# Need for postulating universals?



## Christoffer (May 10, 2010)

I don't understand the fuss about universals, can someone explain the reason why they are postulated?

For example, it is claimed that they are needed in order to explain why the statement "bill and bob are red" is true.

Isn't this kind of a pseudo-problem? Bill and bob are red, that is why the statement is true. Then the platonist presses on and asks how I account for them being red...

but is that question even intelligible? It doesn't sound meaningful, to me it sounds like being asked how I differentiate between my cup of coffee.

I don't understand the problem of universals. Can someone help?


----------



## ValiantforTruth (May 10, 2010)

*The Problem of Universals*

As I understand it, the problem of universals is how we account for unity in diversity. Since Bill is not Bob, what does it mean that they are both red, or tall, or good? More specifically, what is the ontological status of universals? Are they simply mental constructs or do they really exist somehow? Redness, tallness, and goodness are not physical entities like trees and electrons, so what are we talking about when we use these words?

Bertrand Russell has a pretty standard discussion of it in _The Problems of Philosophy:_

http://www.ditext.com/russell/rus9.html


----------



## Peairtach (May 10, 2010)

If redness, tallness and goodness are not physical entities a further Q would be, Are they only in the mind of individual men or are they also in the mind of God? And does God need to exist for them to exist?


----------



## Christoffer (May 11, 2010)

Richard Tallach said:


> If redness, tallness and goodness are not physical entities a further Q would be, Are they only in the mind of individual men or are they also in the mind of God?

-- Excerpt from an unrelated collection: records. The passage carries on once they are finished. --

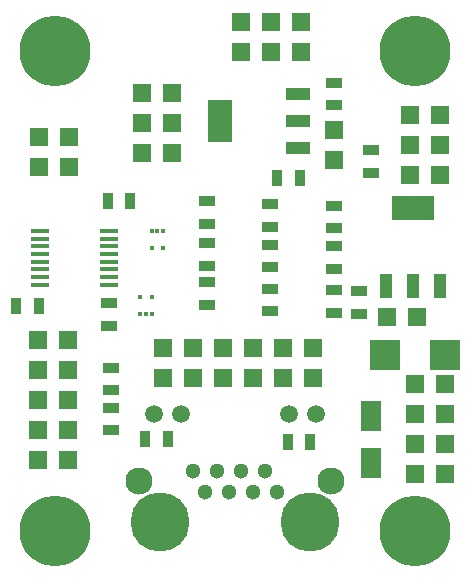
<source format=gbr>
G04 #@! TF.FileFunction,Soldermask,Bot*
%FSLAX46Y46*%
G04 Gerber Fmt 4.6, Leading zero omitted, Abs format (unit mm)*
G04 Created by KiCad (PCBNEW 4.0.1-3.201512221401+6198~38~ubuntu15.10.1-stable) date Út 19. leden 2016, 20:09:19 CET*
%MOMM*%
G01*
G04 APERTURE LIST*
%ADD10C,0.300000*%
%ADD11C,5.000000*%
%ADD12C,2.300000*%
%ADD13C,1.300000*%
%ADD14C,1.500000*%
%ADD15R,1.524000X1.524000*%
%ADD16R,1.397000X0.889000*%
%ADD17R,0.889000X1.397000*%
%ADD18R,1.800860X2.499360*%
%ADD19C,6.000000*%
%ADD20R,3.657600X2.032000*%
%ADD21R,1.016000X2.032000*%
%ADD22R,2.032000X3.657600*%
%ADD23R,2.032000X1.016000*%
%ADD24R,1.500000X0.450000*%
%ADD25R,2.550160X2.499360*%
%ADD26R,0.299720X0.449580*%
G04 APERTURE END LIST*
D10*
D11*
X13970000Y5842000D03*
X26670000Y5842000D03*
D12*
X28450000Y9272000D03*
X12190000Y9272000D03*
D13*
X17780000Y8382000D03*
X19810000Y8382000D03*
X21840000Y8382000D03*
X23870000Y8382000D03*
X16760000Y10162000D03*
X18790000Y10162000D03*
X20820000Y10162000D03*
X22850000Y10162000D03*
D14*
X27180000Y14982000D03*
X24890000Y14982000D03*
X15750000Y14982000D03*
X13460000Y14982000D03*
D15*
X35560000Y17526000D03*
X38100000Y17526000D03*
X35560000Y14986000D03*
X38100000Y14986000D03*
X35560000Y12446000D03*
X38100000Y12446000D03*
X35560000Y9906000D03*
X38100000Y9906000D03*
D16*
X30861000Y25336500D03*
X30861000Y23431500D03*
X31877000Y35369500D03*
X31877000Y37274500D03*
D17*
X25844500Y34925000D03*
X23939500Y34925000D03*
D16*
X28702000Y41084500D03*
X28702000Y42989500D03*
D17*
X3746500Y24130000D03*
X1841500Y24130000D03*
D18*
X31877000Y10828020D03*
X31877000Y14825980D03*
D15*
X14224000Y18034000D03*
X14224000Y20574000D03*
X16764000Y18034000D03*
X16764000Y20574000D03*
X19304000Y18034000D03*
X19304000Y20574000D03*
X21844000Y18034000D03*
X21844000Y20574000D03*
X24384000Y18034000D03*
X24384000Y20574000D03*
X26924000Y18034000D03*
X26924000Y20574000D03*
X35179000Y40259000D03*
X37719000Y40259000D03*
X35179000Y37719000D03*
X37719000Y37719000D03*
X35179000Y35179000D03*
X37719000Y35179000D03*
X28702000Y38989000D03*
X28702000Y36449000D03*
X14986000Y37084000D03*
X14986000Y39624000D03*
X14986000Y42164000D03*
X20828000Y45593000D03*
X20828000Y48133000D03*
X23368000Y45593000D03*
X23368000Y48133000D03*
X25908000Y45593000D03*
X25908000Y48133000D03*
X3746500Y35877500D03*
X6286500Y35877500D03*
X6286500Y38417500D03*
X3746500Y38417500D03*
X6223000Y21209000D03*
X3683000Y21209000D03*
X6223000Y13589000D03*
X3683000Y13589000D03*
X6223000Y16129000D03*
X3683000Y16129000D03*
X6223000Y18669000D03*
X3683000Y18669000D03*
X6223000Y11049000D03*
X3683000Y11049000D03*
D19*
X5080000Y45720000D03*
X35560000Y5080000D03*
X5080000Y5080000D03*
X35560000Y45720000D03*
D17*
X24828500Y12573000D03*
X26733500Y12573000D03*
X14668500Y12827000D03*
X12763500Y12827000D03*
D16*
X17957800Y32956500D03*
X17957800Y31051500D03*
X17945100Y29413200D03*
X17945100Y27508200D03*
X17970500Y26098500D03*
X17970500Y24193500D03*
X23266400Y32727900D03*
X23266400Y30822900D03*
X23266400Y29298900D03*
X23266400Y27393900D03*
X23266400Y25565100D03*
X23266400Y23660100D03*
X28702000Y32600900D03*
X28702000Y30695900D03*
X28702000Y29171900D03*
X28702000Y27266900D03*
X28702000Y25438100D03*
X28702000Y23533100D03*
D17*
X9588500Y32956500D03*
X11493500Y32956500D03*
D16*
X9875520Y16987520D03*
X9875520Y18892520D03*
D20*
X35433000Y32385000D03*
D21*
X35433000Y25781000D03*
X33147000Y25781000D03*
X37719000Y25781000D03*
D22*
X19050000Y39751000D03*
D23*
X25654000Y39751000D03*
X25654000Y37465000D03*
X25654000Y42037000D03*
D24*
X3806400Y25919000D03*
X3806400Y26569000D03*
X3806400Y27219000D03*
X3806400Y27869000D03*
X3806400Y28519000D03*
X3806400Y29169000D03*
X3806400Y29819000D03*
X3806400Y30469000D03*
X9706400Y30469000D03*
X9706400Y29819000D03*
X9706400Y29169000D03*
X9706400Y28519000D03*
X9706400Y27869000D03*
X9706400Y27219000D03*
X9706400Y26569000D03*
X9706400Y25919000D03*
D25*
X38084760Y19939000D03*
X33035240Y19939000D03*
D16*
X9652000Y24320500D03*
X9652000Y22415500D03*
D26*
X13322300Y23464520D03*
X12321540Y23464520D03*
X13322300Y24866600D03*
X12821920Y23464520D03*
X12321540Y24866600D03*
X13279120Y30419040D03*
X14279880Y30419040D03*
X13279120Y29016960D03*
X13779500Y30419040D03*
X14279880Y29016960D03*
D15*
X12446000Y37084000D03*
X12446000Y39624000D03*
X12446000Y42164000D03*
X33210500Y23177500D03*
X35750500Y23177500D03*
D16*
X9842500Y15494000D03*
X9842500Y13589000D03*
M02*

</source>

And does God need to exist for them to exist?



But that is what I am wondering about. Why should we assume something like "tallness" exists apart from the particulars that are tall?


----------



## ValiantforTruth (May 11, 2010)

Nominalism says that universals don't exist - they are just names or conventions that we use to describe particular instances. The problem is that this makes it difficult to see how such terms are not arbitrary. But it seems like in Christianity God is the source of universals, and therefore they have to be taken seriously. Imagine a totalitarian society where no one had ever even heard of the idea of liberty. Would that mean that there was no longer any such concept? The plan of God is another universal. Truth is another. These things do not depend on our linguistic naming conventions. To me they do not quite seem to depend on whether there happen to be any current particular instances of them.


----------